Exercise description: In the excerpted text, revise the part from "ALT and AST" up to and including "and pharmacy-based interventions." so that "adverse events" becomes "side effects". Reproduce that part with only this change.

Excerpted text:
ALT and AST showed mild reductions only in the high-dose group at week 8, without significant hepatotoxicity signals. Overall, liver enzymes and uric acid levels remained within normal ranges, supporting the hepatic safety of this formulation over the short term. No participants experienced adverse events, and treatment adherence exceeded 95% in both arms, an essential finding in the context of preventive medicine and pharmacy-based interventions.

This study has several strengths, including the real-world pharmacy-based setting, short-term longitudinal design with 4- and 8-week endpoints, and the integration of clinical, biochemical, and redox-related parameters. The inclusion of a capillary-based point-of-care approach reflects practical applicability in community screening and management of subclinical metabolic dysfunctions. All hematochemical and redox parameters were assessed using the CLINI5^® diagnostic platform (Callegari S.p.A., Parma, Italy), a compact, validated, pharmacy-based point-of-care system for multiparametric biochemical evaluation, whose accuracy and clinical applicability have been demonstrated in peer-reviewed studies. Its use allows rapid, minimally invasive, and reliable measurements, enabling effective monitoring in real-life preventive settings and enhancing the translational value of nutraceutical interventions.

Material supplied:
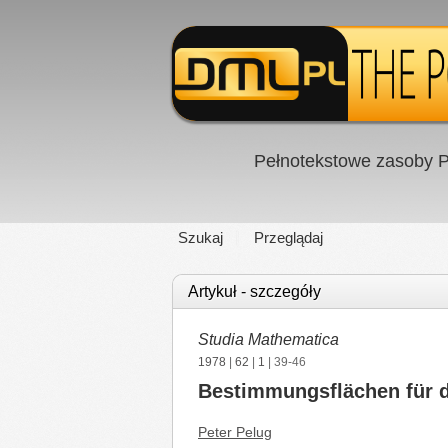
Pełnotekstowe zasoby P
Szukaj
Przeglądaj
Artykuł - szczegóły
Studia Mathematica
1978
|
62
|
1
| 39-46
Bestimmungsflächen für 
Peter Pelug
* * *
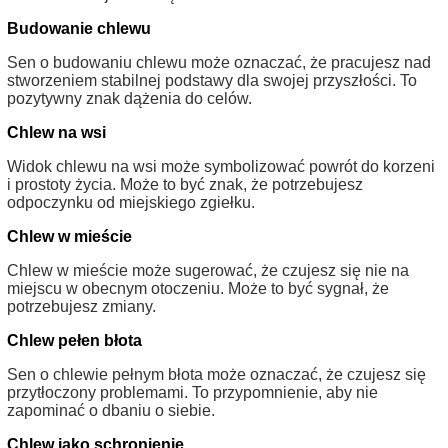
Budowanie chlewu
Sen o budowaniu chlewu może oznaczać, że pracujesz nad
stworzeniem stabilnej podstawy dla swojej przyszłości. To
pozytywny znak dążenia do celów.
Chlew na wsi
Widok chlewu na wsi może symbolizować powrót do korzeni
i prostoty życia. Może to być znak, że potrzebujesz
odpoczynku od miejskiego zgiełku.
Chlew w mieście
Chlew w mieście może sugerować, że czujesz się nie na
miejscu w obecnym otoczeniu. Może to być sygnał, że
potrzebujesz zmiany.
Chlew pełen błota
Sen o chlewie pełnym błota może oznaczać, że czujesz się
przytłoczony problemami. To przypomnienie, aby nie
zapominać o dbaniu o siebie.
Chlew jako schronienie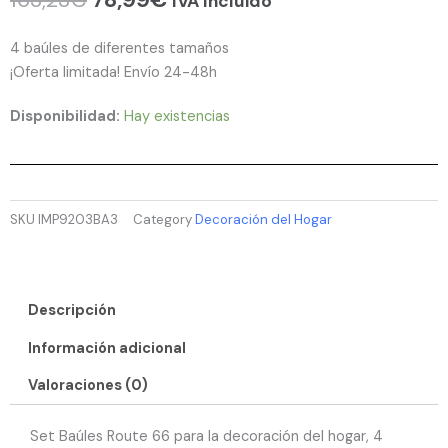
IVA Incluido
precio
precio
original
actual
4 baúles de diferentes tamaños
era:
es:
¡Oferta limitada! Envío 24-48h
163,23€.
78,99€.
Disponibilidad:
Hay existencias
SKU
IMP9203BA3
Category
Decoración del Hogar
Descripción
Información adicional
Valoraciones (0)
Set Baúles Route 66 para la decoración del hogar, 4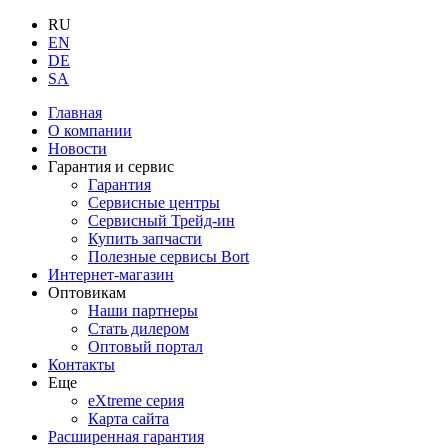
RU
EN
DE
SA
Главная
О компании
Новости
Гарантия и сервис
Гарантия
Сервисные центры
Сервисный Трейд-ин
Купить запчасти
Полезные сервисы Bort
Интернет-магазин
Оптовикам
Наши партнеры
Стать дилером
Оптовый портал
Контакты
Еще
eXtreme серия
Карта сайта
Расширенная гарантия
--
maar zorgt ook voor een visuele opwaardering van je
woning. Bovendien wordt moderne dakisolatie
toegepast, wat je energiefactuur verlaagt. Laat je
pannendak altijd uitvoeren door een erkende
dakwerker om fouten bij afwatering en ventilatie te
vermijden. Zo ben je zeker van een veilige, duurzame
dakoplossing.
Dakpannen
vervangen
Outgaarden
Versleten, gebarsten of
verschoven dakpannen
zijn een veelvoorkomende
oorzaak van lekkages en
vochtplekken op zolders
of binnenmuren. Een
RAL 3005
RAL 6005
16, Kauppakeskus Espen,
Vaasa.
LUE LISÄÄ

Solution for this problem:
ALT and AST showed mild reductions only in the high-dose group at week 8, without significant hepatotoxicity signals. Overall, liver enzymes and uric acid levels remained within normal ranges, supporting the hepatic safety of this formulation over the short term. No participants experienced side effects, and treatment adherence exceeded 95% in both arms, an essential finding in the context of preventive medicine and pharmacy-based interventions.